A viral gastroenteritis, believed to be Norwalk, has swept through Canada’s central London hotel, affecting seven Canadian athletes and team staff, plus athletes from several other countries staying there.

“It kind of hit hard the first day and it’s kind of settled down,” said Canada’s team doctor Paddy McCluskey. “There was only one staff that was affected this morning, so we feel like we’re through the worst of it, but with these things you never know.”

McCluskey wouldn’t say, of the seven who’ve been ill, how many are athletes and how many are staff. He said one ill athlete competed earlier in the meet, while some compete later. 

The Canadian team’s floor of the hotel has been particularly hard hit, McCluskey said, which could be from germs passed through elevator buttons, door knobs, cleaning staff or plumbing.

The teams in the hotel met Sunday with the medical staffs from the IAAF — the world governing body for track and field — and the local organizing committee, plus hotel staff, which McCluskey said has scheduled additional staff to wash surfaces, elevator buttons and door handles, and put extra sanitizer out.

Canadian head coach Glenroy Gilbert said while there had only been the one new case reported Sunday, there is “absolutely” a danger of more athletes getting sick, and that the team’s medical staff was “trying to figure out the best situation for our athletes, whether it’s moving them to the higher floors. . . it’s just trying to figure out the best case scenario for them.”

With athletes living in such close quarters, stomach bugs often strike at major Games.   

Gillis, meanwhile, made a beeline for his hotel room to recover after he pulled off the course, and didn’t pass through the media interview area.

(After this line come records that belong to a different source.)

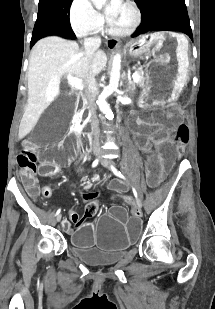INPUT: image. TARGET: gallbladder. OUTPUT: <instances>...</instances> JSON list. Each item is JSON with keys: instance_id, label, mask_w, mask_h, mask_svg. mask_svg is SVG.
Segmentation results:
<instances>
[{"instance_id": "gallbladder-1", "label": "gallbladder", "mask_w": 215, "mask_h": 309, "mask_svg": "<svg viewBox=\"0 0 215 309\" xmlns=\"http://www.w3.org/2000/svg\"><path fill=\"white\" fill-rule=\"evenodd\" d=\"M53 102L48 103V109L42 113L33 129L35 144H39V148H51V144H57L60 136H65L66 125H69L75 112L76 94L64 92Z\"/></svg>"}]
</instances>
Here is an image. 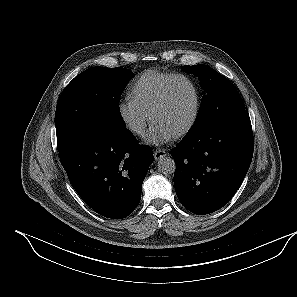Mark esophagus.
Instances as JSON below:
<instances>
[{
  "label": "esophagus",
  "mask_w": 297,
  "mask_h": 297,
  "mask_svg": "<svg viewBox=\"0 0 297 297\" xmlns=\"http://www.w3.org/2000/svg\"><path fill=\"white\" fill-rule=\"evenodd\" d=\"M166 156V151L163 149L154 150V158L155 160H159Z\"/></svg>",
  "instance_id": "34e87169"
}]
</instances>
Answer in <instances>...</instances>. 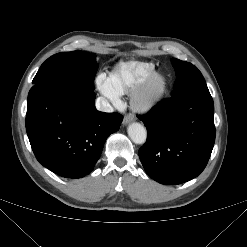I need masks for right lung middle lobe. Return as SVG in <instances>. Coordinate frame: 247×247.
I'll return each mask as SVG.
<instances>
[{"instance_id": "obj_1", "label": "right lung middle lobe", "mask_w": 247, "mask_h": 247, "mask_svg": "<svg viewBox=\"0 0 247 247\" xmlns=\"http://www.w3.org/2000/svg\"><path fill=\"white\" fill-rule=\"evenodd\" d=\"M95 57V54L83 51L57 53L41 65L33 83H60L93 91L98 69Z\"/></svg>"}]
</instances>
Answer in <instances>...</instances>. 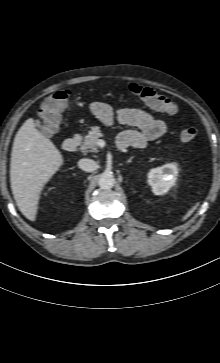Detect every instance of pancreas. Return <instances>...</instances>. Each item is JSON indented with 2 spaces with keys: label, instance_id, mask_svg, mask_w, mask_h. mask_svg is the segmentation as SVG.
<instances>
[{
  "label": "pancreas",
  "instance_id": "cf45deb5",
  "mask_svg": "<svg viewBox=\"0 0 220 363\" xmlns=\"http://www.w3.org/2000/svg\"><path fill=\"white\" fill-rule=\"evenodd\" d=\"M103 136L99 128H93L84 138L81 148L86 152H98V141Z\"/></svg>",
  "mask_w": 220,
  "mask_h": 363
}]
</instances>
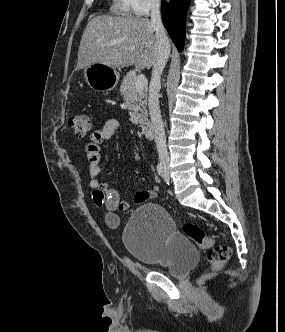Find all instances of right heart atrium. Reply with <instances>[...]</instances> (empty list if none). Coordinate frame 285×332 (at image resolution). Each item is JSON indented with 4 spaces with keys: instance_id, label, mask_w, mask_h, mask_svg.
I'll return each instance as SVG.
<instances>
[{
    "instance_id": "1",
    "label": "right heart atrium",
    "mask_w": 285,
    "mask_h": 332,
    "mask_svg": "<svg viewBox=\"0 0 285 332\" xmlns=\"http://www.w3.org/2000/svg\"><path fill=\"white\" fill-rule=\"evenodd\" d=\"M129 2L133 13L138 16H145L158 8L161 0H129Z\"/></svg>"
}]
</instances>
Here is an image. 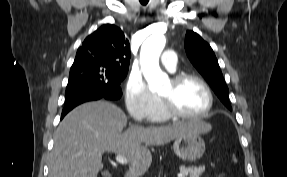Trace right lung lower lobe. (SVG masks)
Here are the masks:
<instances>
[{"instance_id":"98d812e1","label":"right lung lower lobe","mask_w":287,"mask_h":177,"mask_svg":"<svg viewBox=\"0 0 287 177\" xmlns=\"http://www.w3.org/2000/svg\"><path fill=\"white\" fill-rule=\"evenodd\" d=\"M121 94L120 87L108 89L102 85L87 83L67 86L65 92L66 99L61 118L79 104L100 99H118Z\"/></svg>"}]
</instances>
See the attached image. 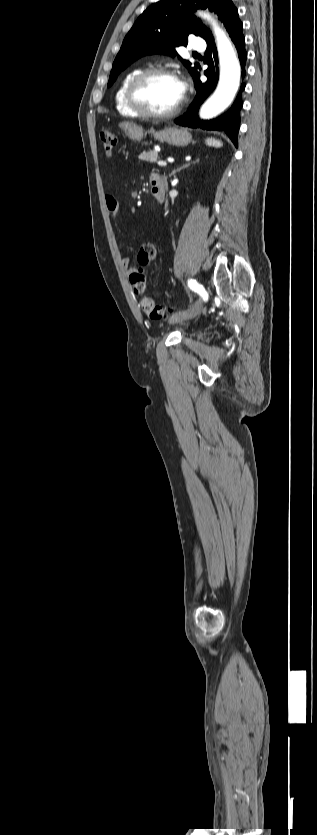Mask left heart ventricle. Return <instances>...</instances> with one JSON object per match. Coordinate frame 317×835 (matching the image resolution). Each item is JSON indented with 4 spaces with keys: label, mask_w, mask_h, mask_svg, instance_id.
<instances>
[{
    "label": "left heart ventricle",
    "mask_w": 317,
    "mask_h": 835,
    "mask_svg": "<svg viewBox=\"0 0 317 835\" xmlns=\"http://www.w3.org/2000/svg\"><path fill=\"white\" fill-rule=\"evenodd\" d=\"M140 99L146 107L155 112L172 109L181 99L177 80L168 76L149 79L140 91Z\"/></svg>",
    "instance_id": "b2bd125f"
}]
</instances>
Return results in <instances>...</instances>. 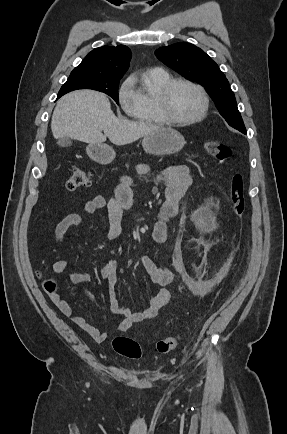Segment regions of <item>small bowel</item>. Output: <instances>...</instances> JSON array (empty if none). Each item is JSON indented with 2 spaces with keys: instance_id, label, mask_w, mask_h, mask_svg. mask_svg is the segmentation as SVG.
I'll return each mask as SVG.
<instances>
[{
  "instance_id": "obj_1",
  "label": "small bowel",
  "mask_w": 287,
  "mask_h": 434,
  "mask_svg": "<svg viewBox=\"0 0 287 434\" xmlns=\"http://www.w3.org/2000/svg\"><path fill=\"white\" fill-rule=\"evenodd\" d=\"M136 172L140 175H147L149 170L143 165H138ZM156 180L165 188V200L160 207L158 220L153 227L152 238L156 243H165L169 239L170 233L168 222L177 215L179 202L192 184L193 175L187 166L176 164L158 173ZM132 181V176H123L112 199L107 201L102 195H97L88 200L83 205L80 212L70 214L63 218L55 229L56 241L62 243L71 228L81 226L86 216L102 209H105L107 212L108 237L110 239H120L123 236V210L132 207L134 202ZM139 262L146 271L151 283L157 285L159 289L150 299L148 307L136 313L123 306L113 293L110 294L109 304L111 312L123 317L117 327L119 332L128 330L134 323L153 319L158 311L166 305L171 298L168 285L173 279L172 272L168 269L158 267L154 261L146 255H140ZM66 267L67 261L58 259L53 262L52 271L56 274L63 273ZM117 268L118 261L110 260L101 269V277L108 282L110 287H113L117 282ZM90 279L91 275L89 272L68 273V280L74 285L86 283ZM71 291L74 294L82 295L89 301L94 300L93 295L87 291H80L75 287H73ZM51 300L63 314L69 316L77 326L83 329L96 342L103 343L109 339L107 332L100 331L84 317L76 314L64 298L55 294L51 295Z\"/></svg>"
}]
</instances>
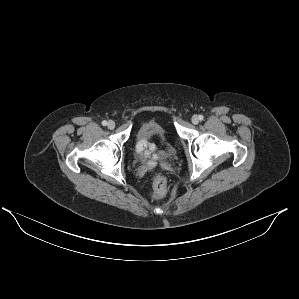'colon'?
Segmentation results:
<instances>
[{"mask_svg": "<svg viewBox=\"0 0 299 299\" xmlns=\"http://www.w3.org/2000/svg\"><path fill=\"white\" fill-rule=\"evenodd\" d=\"M167 193V181L162 175H155L152 179V191L150 193L151 198L159 199Z\"/></svg>", "mask_w": 299, "mask_h": 299, "instance_id": "colon-1", "label": "colon"}]
</instances>
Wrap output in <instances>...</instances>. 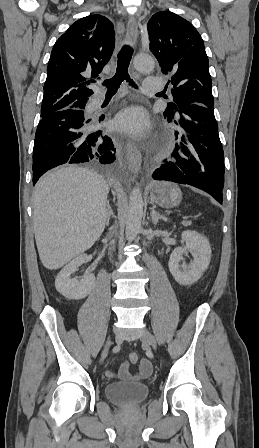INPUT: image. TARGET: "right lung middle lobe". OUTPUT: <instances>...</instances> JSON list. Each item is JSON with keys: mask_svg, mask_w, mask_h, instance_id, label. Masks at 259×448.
Here are the masks:
<instances>
[{"mask_svg": "<svg viewBox=\"0 0 259 448\" xmlns=\"http://www.w3.org/2000/svg\"><path fill=\"white\" fill-rule=\"evenodd\" d=\"M77 108H78V106H73V107H70V108H67V109H69V111H71V110H76Z\"/></svg>", "mask_w": 259, "mask_h": 448, "instance_id": "obj_1", "label": "right lung middle lobe"}]
</instances>
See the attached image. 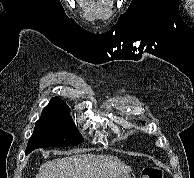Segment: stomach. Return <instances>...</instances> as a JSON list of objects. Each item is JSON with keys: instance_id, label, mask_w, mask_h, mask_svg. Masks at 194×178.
Here are the masks:
<instances>
[{"instance_id": "obj_1", "label": "stomach", "mask_w": 194, "mask_h": 178, "mask_svg": "<svg viewBox=\"0 0 194 178\" xmlns=\"http://www.w3.org/2000/svg\"><path fill=\"white\" fill-rule=\"evenodd\" d=\"M115 178H133V177H131V176L128 175V174H124V175H121V176H117V177H115Z\"/></svg>"}]
</instances>
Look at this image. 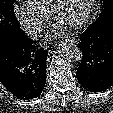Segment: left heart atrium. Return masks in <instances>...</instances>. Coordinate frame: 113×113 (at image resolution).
<instances>
[{
  "instance_id": "39dd6f15",
  "label": "left heart atrium",
  "mask_w": 113,
  "mask_h": 113,
  "mask_svg": "<svg viewBox=\"0 0 113 113\" xmlns=\"http://www.w3.org/2000/svg\"><path fill=\"white\" fill-rule=\"evenodd\" d=\"M62 28L64 27L58 24L56 27H54L53 31L55 32V34H60L62 32Z\"/></svg>"
}]
</instances>
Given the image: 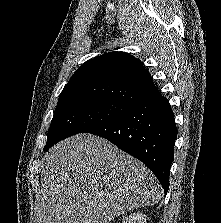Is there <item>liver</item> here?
I'll list each match as a JSON object with an SVG mask.
<instances>
[{
  "label": "liver",
  "mask_w": 221,
  "mask_h": 223,
  "mask_svg": "<svg viewBox=\"0 0 221 223\" xmlns=\"http://www.w3.org/2000/svg\"><path fill=\"white\" fill-rule=\"evenodd\" d=\"M41 166L36 223H108L161 198L159 182L142 162L91 134L57 143Z\"/></svg>",
  "instance_id": "obj_1"
}]
</instances>
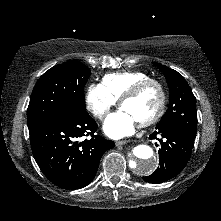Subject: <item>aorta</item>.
Segmentation results:
<instances>
[{
    "mask_svg": "<svg viewBox=\"0 0 221 221\" xmlns=\"http://www.w3.org/2000/svg\"><path fill=\"white\" fill-rule=\"evenodd\" d=\"M132 155L130 167L134 173L139 175L151 174L157 168V158L149 145H137L133 148Z\"/></svg>",
    "mask_w": 221,
    "mask_h": 221,
    "instance_id": "1",
    "label": "aorta"
}]
</instances>
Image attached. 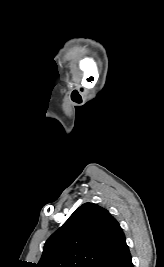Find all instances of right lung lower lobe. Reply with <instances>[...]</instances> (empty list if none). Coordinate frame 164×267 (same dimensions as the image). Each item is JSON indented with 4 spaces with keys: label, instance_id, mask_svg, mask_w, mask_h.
Instances as JSON below:
<instances>
[{
    "label": "right lung lower lobe",
    "instance_id": "obj_1",
    "mask_svg": "<svg viewBox=\"0 0 164 267\" xmlns=\"http://www.w3.org/2000/svg\"><path fill=\"white\" fill-rule=\"evenodd\" d=\"M99 267H134L131 260V254L127 245L110 256Z\"/></svg>",
    "mask_w": 164,
    "mask_h": 267
}]
</instances>
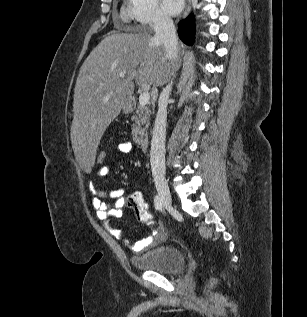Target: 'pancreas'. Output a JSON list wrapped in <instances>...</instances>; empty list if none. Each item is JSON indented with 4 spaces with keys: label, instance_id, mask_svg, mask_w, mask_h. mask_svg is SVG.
Here are the masks:
<instances>
[{
    "label": "pancreas",
    "instance_id": "obj_1",
    "mask_svg": "<svg viewBox=\"0 0 307 317\" xmlns=\"http://www.w3.org/2000/svg\"><path fill=\"white\" fill-rule=\"evenodd\" d=\"M150 109L147 106H137L134 115L131 117L133 121L132 136L133 141L142 144L150 123Z\"/></svg>",
    "mask_w": 307,
    "mask_h": 317
}]
</instances>
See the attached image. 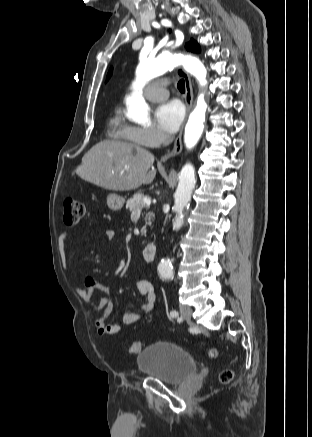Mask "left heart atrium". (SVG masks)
<instances>
[{
	"label": "left heart atrium",
	"instance_id": "left-heart-atrium-1",
	"mask_svg": "<svg viewBox=\"0 0 312 437\" xmlns=\"http://www.w3.org/2000/svg\"><path fill=\"white\" fill-rule=\"evenodd\" d=\"M159 127L166 133H175L184 117V109L178 101H168L161 104L155 112Z\"/></svg>",
	"mask_w": 312,
	"mask_h": 437
}]
</instances>
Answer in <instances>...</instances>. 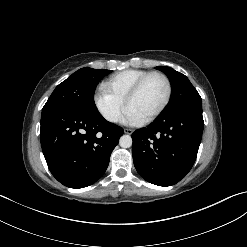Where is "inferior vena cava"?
<instances>
[{
    "label": "inferior vena cava",
    "instance_id": "602c4592",
    "mask_svg": "<svg viewBox=\"0 0 247 247\" xmlns=\"http://www.w3.org/2000/svg\"><path fill=\"white\" fill-rule=\"evenodd\" d=\"M108 120L109 121H112V122H117L118 121V115L117 114H112L108 117Z\"/></svg>",
    "mask_w": 247,
    "mask_h": 247
}]
</instances>
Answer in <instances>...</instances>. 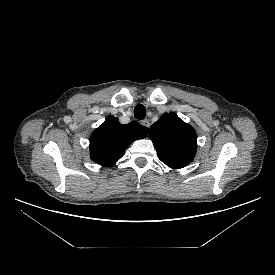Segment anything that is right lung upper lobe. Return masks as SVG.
<instances>
[{
	"label": "right lung upper lobe",
	"mask_w": 275,
	"mask_h": 275,
	"mask_svg": "<svg viewBox=\"0 0 275 275\" xmlns=\"http://www.w3.org/2000/svg\"><path fill=\"white\" fill-rule=\"evenodd\" d=\"M149 129L138 122L127 125L109 116L90 137L91 159L105 167L114 165L125 153L130 143L147 136Z\"/></svg>",
	"instance_id": "1"
}]
</instances>
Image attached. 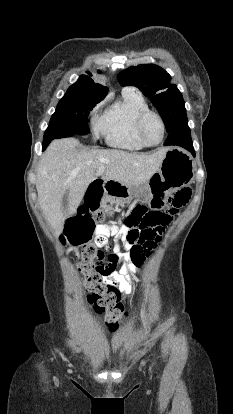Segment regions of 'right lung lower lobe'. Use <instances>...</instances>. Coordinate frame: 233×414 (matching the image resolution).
<instances>
[{"label": "right lung lower lobe", "mask_w": 233, "mask_h": 414, "mask_svg": "<svg viewBox=\"0 0 233 414\" xmlns=\"http://www.w3.org/2000/svg\"><path fill=\"white\" fill-rule=\"evenodd\" d=\"M68 135L64 132L63 129L57 128V127H48L45 135H44V141H43V150L49 145V143L56 138H62L63 136Z\"/></svg>", "instance_id": "1"}]
</instances>
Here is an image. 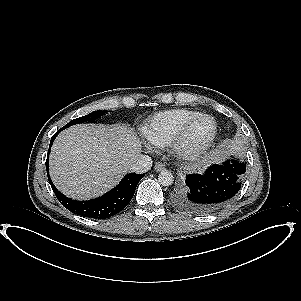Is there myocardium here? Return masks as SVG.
<instances>
[{
  "instance_id": "obj_1",
  "label": "myocardium",
  "mask_w": 301,
  "mask_h": 301,
  "mask_svg": "<svg viewBox=\"0 0 301 301\" xmlns=\"http://www.w3.org/2000/svg\"><path fill=\"white\" fill-rule=\"evenodd\" d=\"M207 119L212 123V131L210 135L199 145H190L187 138L192 127L199 121ZM217 135V122L211 115L199 114L188 123H186L170 143L172 152L180 159L186 161L196 160L203 156L211 147Z\"/></svg>"
}]
</instances>
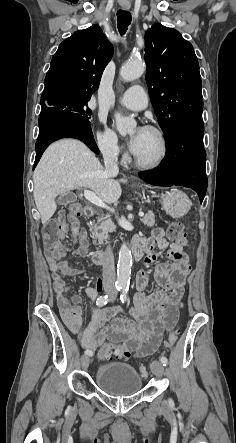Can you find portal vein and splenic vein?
<instances>
[{
	"instance_id": "portal-vein-and-splenic-vein-1",
	"label": "portal vein and splenic vein",
	"mask_w": 236,
	"mask_h": 443,
	"mask_svg": "<svg viewBox=\"0 0 236 443\" xmlns=\"http://www.w3.org/2000/svg\"><path fill=\"white\" fill-rule=\"evenodd\" d=\"M84 197L91 202L92 204L96 205L97 207L100 208H106V209H110L105 203L104 201H102L99 197H97L93 192L89 191V190H84ZM111 211H113V209H110ZM144 213L140 212L139 213V217H143Z\"/></svg>"
}]
</instances>
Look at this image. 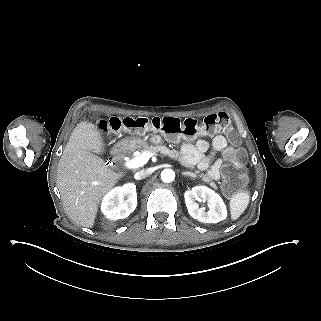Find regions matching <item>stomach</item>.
I'll use <instances>...</instances> for the list:
<instances>
[{"mask_svg":"<svg viewBox=\"0 0 321 321\" xmlns=\"http://www.w3.org/2000/svg\"><path fill=\"white\" fill-rule=\"evenodd\" d=\"M140 141V142H138ZM145 141L139 137H127L124 139L119 140L116 144H115V148L117 149H121L124 148V146H127L129 144H133V145H141L144 144Z\"/></svg>","mask_w":321,"mask_h":321,"instance_id":"obj_1","label":"stomach"}]
</instances>
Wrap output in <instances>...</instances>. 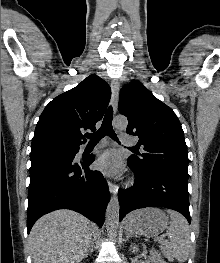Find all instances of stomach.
I'll return each instance as SVG.
<instances>
[{"label":"stomach","mask_w":220,"mask_h":263,"mask_svg":"<svg viewBox=\"0 0 220 263\" xmlns=\"http://www.w3.org/2000/svg\"><path fill=\"white\" fill-rule=\"evenodd\" d=\"M168 226V217L158 208H145L130 213L125 220V229L134 235L152 237Z\"/></svg>","instance_id":"1"}]
</instances>
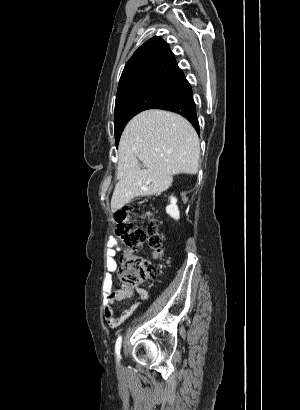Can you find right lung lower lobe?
Returning <instances> with one entry per match:
<instances>
[{
    "label": "right lung lower lobe",
    "mask_w": 300,
    "mask_h": 410,
    "mask_svg": "<svg viewBox=\"0 0 300 410\" xmlns=\"http://www.w3.org/2000/svg\"><path fill=\"white\" fill-rule=\"evenodd\" d=\"M159 109L169 110L184 116L199 132V123L196 114V105L193 100L191 86L188 87L172 102L160 107Z\"/></svg>",
    "instance_id": "98d812e1"
}]
</instances>
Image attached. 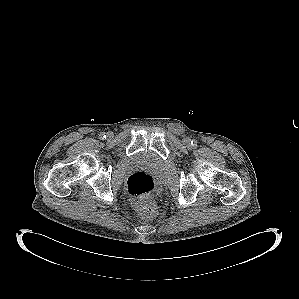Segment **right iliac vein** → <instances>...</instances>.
Listing matches in <instances>:
<instances>
[{
	"label": "right iliac vein",
	"mask_w": 299,
	"mask_h": 299,
	"mask_svg": "<svg viewBox=\"0 0 299 299\" xmlns=\"http://www.w3.org/2000/svg\"><path fill=\"white\" fill-rule=\"evenodd\" d=\"M112 134L111 133H108V136H111Z\"/></svg>",
	"instance_id": "63e3f726"
}]
</instances>
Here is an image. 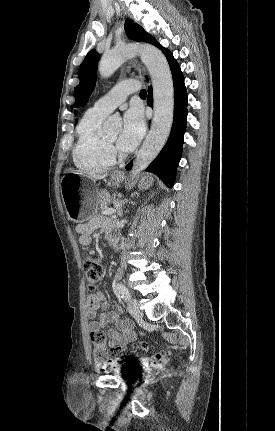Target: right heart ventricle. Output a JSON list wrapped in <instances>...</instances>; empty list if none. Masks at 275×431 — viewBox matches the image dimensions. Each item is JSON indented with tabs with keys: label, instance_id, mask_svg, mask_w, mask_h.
Returning <instances> with one entry per match:
<instances>
[{
	"label": "right heart ventricle",
	"instance_id": "1",
	"mask_svg": "<svg viewBox=\"0 0 275 431\" xmlns=\"http://www.w3.org/2000/svg\"><path fill=\"white\" fill-rule=\"evenodd\" d=\"M107 114L89 109L77 127V142L73 151L75 165L84 171L102 172L114 164L108 153L102 123Z\"/></svg>",
	"mask_w": 275,
	"mask_h": 431
}]
</instances>
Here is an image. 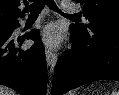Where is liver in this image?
I'll use <instances>...</instances> for the list:
<instances>
[{
  "mask_svg": "<svg viewBox=\"0 0 119 95\" xmlns=\"http://www.w3.org/2000/svg\"><path fill=\"white\" fill-rule=\"evenodd\" d=\"M0 95H16V93L13 90L0 85Z\"/></svg>",
  "mask_w": 119,
  "mask_h": 95,
  "instance_id": "6515ba94",
  "label": "liver"
}]
</instances>
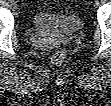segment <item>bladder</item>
Returning <instances> with one entry per match:
<instances>
[{"label":"bladder","mask_w":111,"mask_h":106,"mask_svg":"<svg viewBox=\"0 0 111 106\" xmlns=\"http://www.w3.org/2000/svg\"><path fill=\"white\" fill-rule=\"evenodd\" d=\"M33 23L40 29L58 34L74 33L82 26V21L78 15L55 14L47 8H41L34 13Z\"/></svg>","instance_id":"31cf9c89"}]
</instances>
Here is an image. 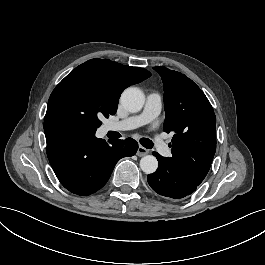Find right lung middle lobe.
I'll return each mask as SVG.
<instances>
[{
	"mask_svg": "<svg viewBox=\"0 0 265 265\" xmlns=\"http://www.w3.org/2000/svg\"><path fill=\"white\" fill-rule=\"evenodd\" d=\"M118 99L98 70L78 66L53 90L44 123L58 122L95 133L102 116L116 113Z\"/></svg>",
	"mask_w": 265,
	"mask_h": 265,
	"instance_id": "right-lung-middle-lobe-1",
	"label": "right lung middle lobe"
}]
</instances>
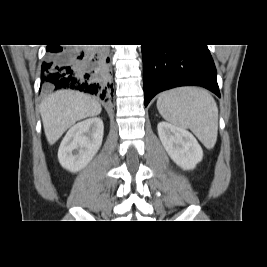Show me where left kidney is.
<instances>
[{
	"instance_id": "5707ae66",
	"label": "left kidney",
	"mask_w": 267,
	"mask_h": 267,
	"mask_svg": "<svg viewBox=\"0 0 267 267\" xmlns=\"http://www.w3.org/2000/svg\"><path fill=\"white\" fill-rule=\"evenodd\" d=\"M157 129L166 152L182 169L192 170L202 160L203 150L189 131L167 122H160Z\"/></svg>"
}]
</instances>
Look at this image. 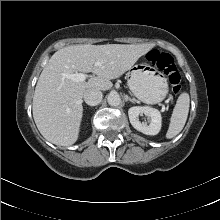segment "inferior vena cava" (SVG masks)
Instances as JSON below:
<instances>
[{"label":"inferior vena cava","instance_id":"inferior-vena-cava-1","mask_svg":"<svg viewBox=\"0 0 220 220\" xmlns=\"http://www.w3.org/2000/svg\"><path fill=\"white\" fill-rule=\"evenodd\" d=\"M84 101L90 106H96L102 101V92L96 89H87L84 92Z\"/></svg>","mask_w":220,"mask_h":220}]
</instances>
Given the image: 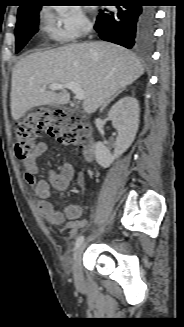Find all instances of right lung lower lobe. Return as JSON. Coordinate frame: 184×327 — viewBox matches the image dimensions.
Returning <instances> with one entry per match:
<instances>
[{"label": "right lung lower lobe", "mask_w": 184, "mask_h": 327, "mask_svg": "<svg viewBox=\"0 0 184 327\" xmlns=\"http://www.w3.org/2000/svg\"><path fill=\"white\" fill-rule=\"evenodd\" d=\"M125 3L124 6H116L114 12L101 10L94 28L105 41L128 49L146 48L154 33V10L142 7L137 0Z\"/></svg>", "instance_id": "right-lung-lower-lobe-1"}]
</instances>
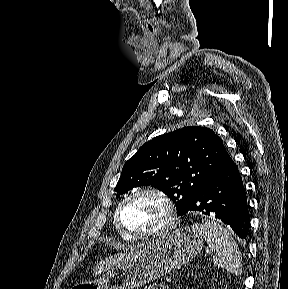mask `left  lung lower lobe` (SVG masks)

But the result would have been a major disappointment after his 10th-place finish in last year’s Rio Olympics, the highest marathon finish for a Canadian man since Jerome Drayton — who still holds the men’s national record — finished sixth at the 1976 Montreal Olympics.

It was the second time injury or illness had struck within four months, as Gillis had to withdraw from the Boston Marathon in April with an Achilles tendon injury.

The veteran runner still managed to stick close to the lead pack through the first 20 kilometres Sunday, and was in 32nd spot through the 30-kilometre mark.

Geoffrey Kirui of Kenya came from behind to win the race that started and finished on the iconic Tower Bridge.